Saved entries:
===============

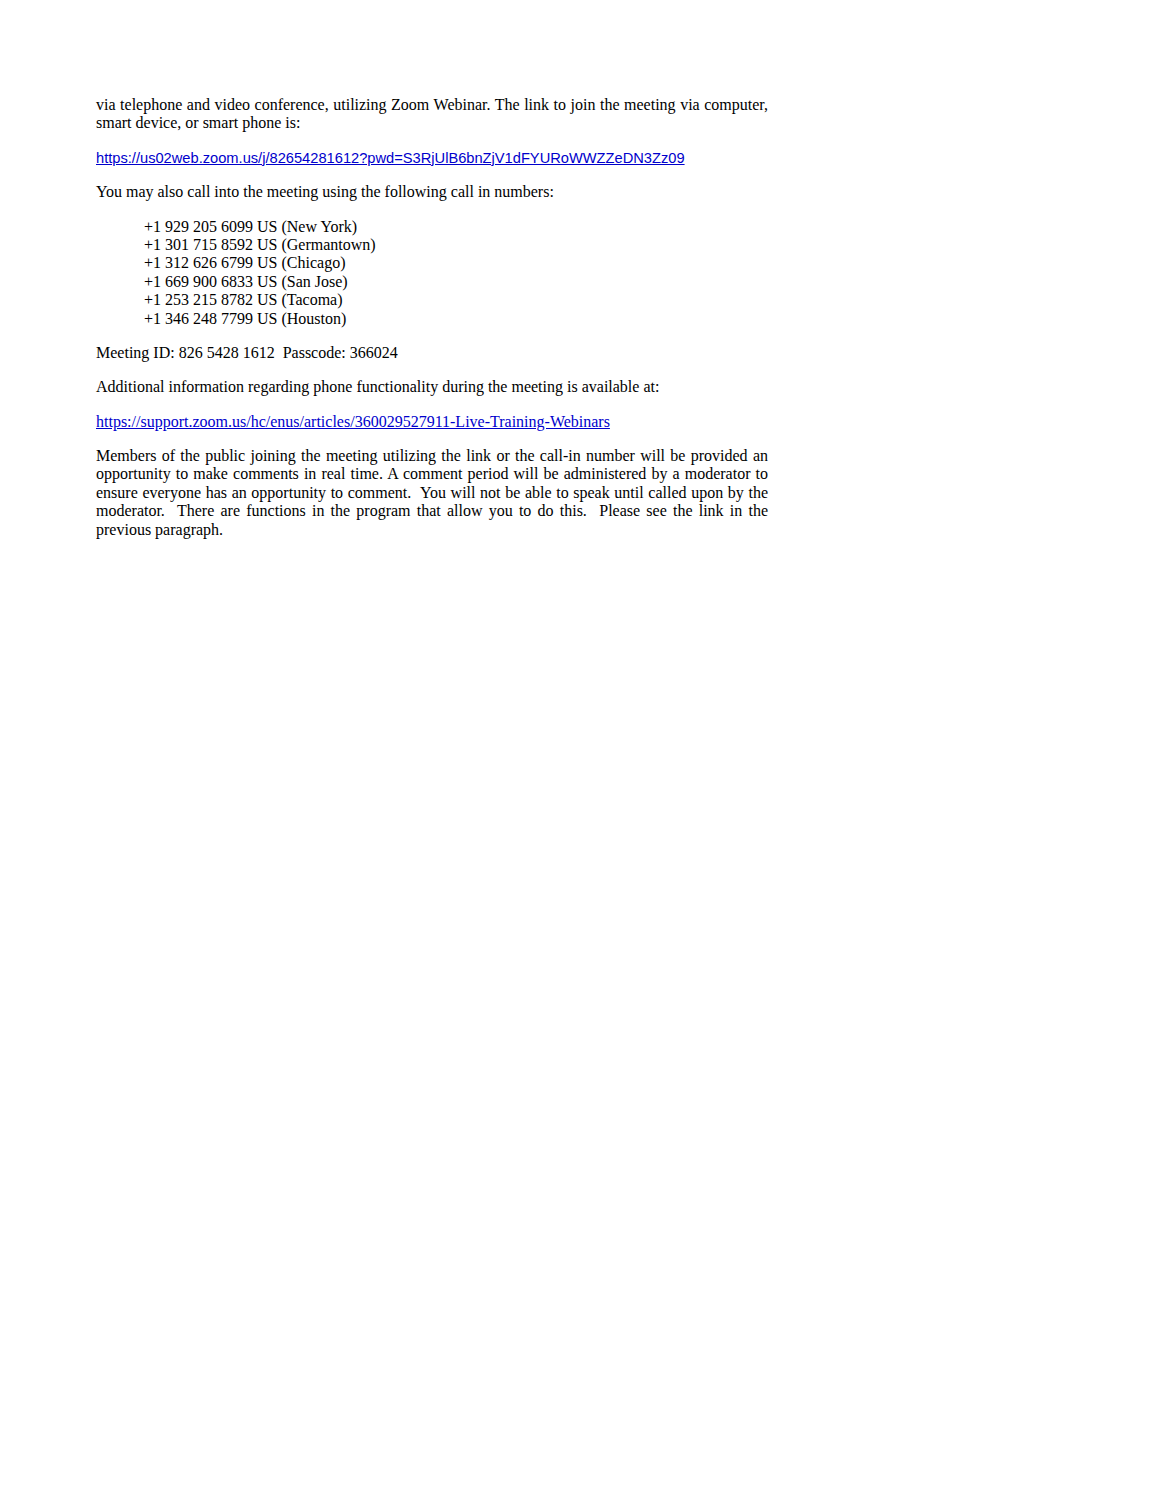via telephone and video conference, utilizing Zoom Webinar. The link to join the meeting via computer, smart device, or smart phone is:
https://us02web.zoom.us/j/82654281612?pwd=S3RjUlB6bnZjV1dFYURoWWZZeDN3Zz09
You may also call into the meeting using the following call in numbers:
+1 929 205 6099 US (New York) +1 301 715 8592 US (Germantown) +1 312 626 6799 US (Chicago) +1 669 900 6833 US (San Jose) +1 253 215 8782 US (Tacoma) +1 346 248 7799 US (Houston)
Meeting ID: 826 5428 1612 Passcode: 366024
Additional information regarding phone functionality during the meeting is available at:
https://support.zoom.us/hc/enus/articles/360029527911-Live-Training-Webinars
Members of the public joining the meeting utilizing the link or the call-in number will be provided an opportunity to make comments in real time. A comment period will be administered by a moderator to ensure everyone has an opportunity to comment. You will not be able to speak until called upon by the moderator. There are functions in the program that allow you to do this. Please see the link in the previous paragraph.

===============

Copy every line above exactly; images stay out.

via telephone and video conference, utilizing Zoom Webinar. The link to join the meeting via computer, smart device, or smart phone is:
https://us02web.zoom.us/j/82654281612?pwd=S3RjUlB6bnZjV1dFYURoWWZZeDN3Zz09
You may also call into the meeting using the following call in numbers:
+1 929 205 6099 US (New York) +1 301 715 8592 US (Germantown) +1 312 626 6799 US (Chicago) +1 669 900 6833 US (San Jose) +1 253 215 8782 US (Tacoma) +1 346 248 7799 US (Houston)
Meeting ID: 826 5428 1612 Passcode: 366024
Additional information regarding phone functionality during the meeting is available at:
https://support.zoom.us/hc/enus/articles/360029527911-Live-Training-Webinars
Members of the public joining the meeting utilizing the link or the call-in number will be provided an opportunity to make comments in real time. A comment period will be administered by a moderator to ensure everyone has an opportunity to comment. You will not be able to speak until called upon by the moderator. There are functions in the program that allow you to do this. Please see the link in the previous paragraph.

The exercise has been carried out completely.